DESCRIPTION OF THE TASK: Please count the lines of the listing that contain the string "marabu", with case counting, and give only the number.

(Transcribed page text)

☆ ☆ ☆ ☆ ☆

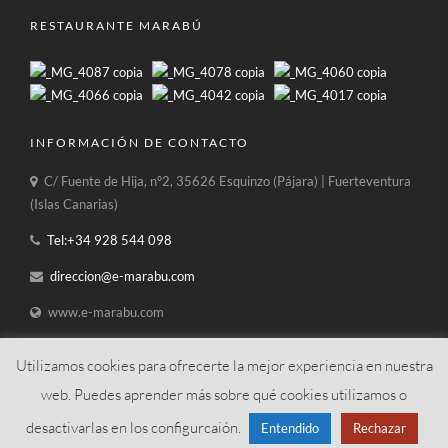
RESTAURANTE MARABÚ
INFORMACIÓN DE CONTACTO
C/ Fuente de Hija, nº2, 35626 Esquinzo (Pájara) | Fuerteventura
(Islas Canarias)
Tel:+34 928 544 098
direccion@e-marabu.com
www.e-marabu.com
Utilizamos cookies para ofrecerte la mejor experiencia en nuestra
web. Puedes aprender más sobre qué cookies utilizamos o
desactivarlas en los configurcaión.
Entendido
Rechazar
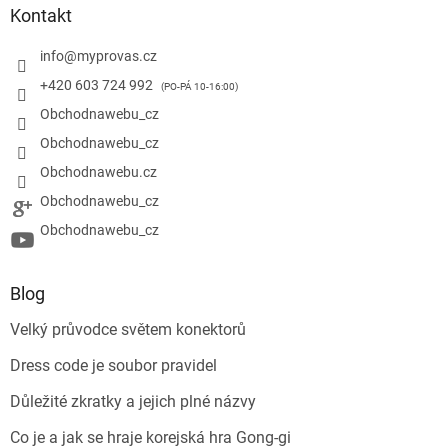
u
Kontakt
info
@
myprovas.cz
+420 603 724 992
Obchodnawebu_cz
Obchodnawebu_cz
Obchodnawebu.cz
Obchodnawebu_cz
Obchodnawebu_cz
Blog
Velký průvodce světem konektorů
Dress code je soubor pravidel
Důležité zkratky a jejich plné názvy
Co je a jak se hraje korejská hra Gong-gi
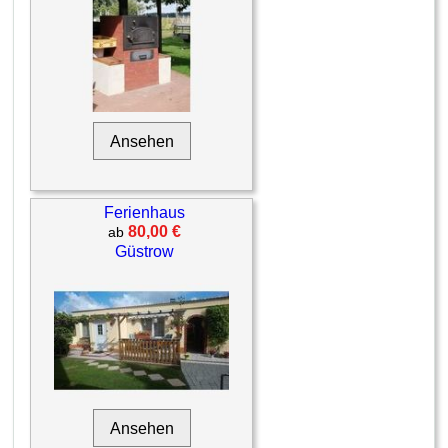
Ansehen
Ferienhaus
80,00 €
ab
Güstrow
Ansehen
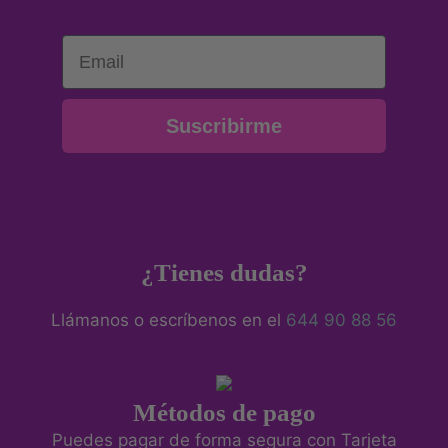
Email
Suscribirme
¿Tienes dudas?
Llámanos o escríbenos en el
644 90 88 56
Métodos de pago
Puedes pagar de forma segura con Tarjeta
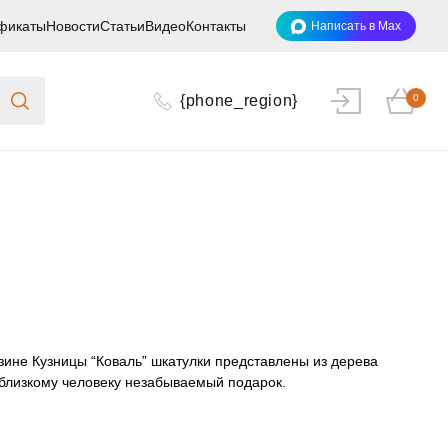
фикаты
Новости
Статьи
Видео
Контакты
Написать в Max
{phone_region}
0
азине Кузницы “Коваль” шкатулки представлены из дерева
ть близкому человеку незабываемый подарок.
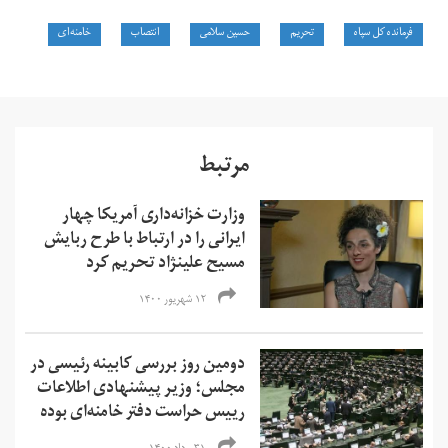
فرمانده کل سپاه
تحریم
حسین سلامی
انتصاب
خامنه‌ای
مرتبط
وزارت خزانه‌داری آمریکا چهار
ایرانی را در ارتباط با طرح ربایش
مسیح علینژاد تحریم کرد
۱۲ شهریور ۱۴۰۰
دومین روز بررسی کابینه رئیسی در
مجلس؛ وزیر پیشنهادی اطلاعات
رییس حراست دفتر خامنه‌ای بوده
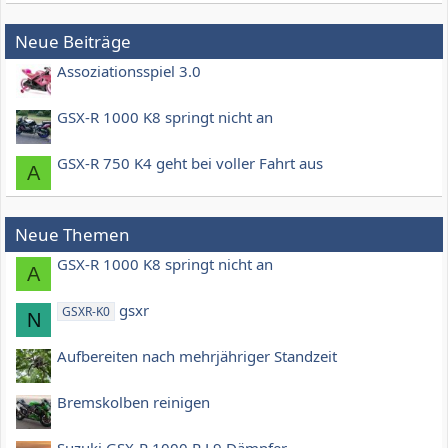
Neue Beiträge
Assoziationsspiel 3.0
GSX-R 1000 K8 springt nicht an
GSX-R 750 K4 geht bei voller Fahrt aus
A
Neue Themen
GSX-R 1000 K8 springt nicht an
A
gsxr
GSXR-K0
N
Aufbereiten nach mehrjähriger Standzeit
Bremskolben reinigen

☆ ☆ ☆ ☆ ☆

EXERCISE RESPONSE: 2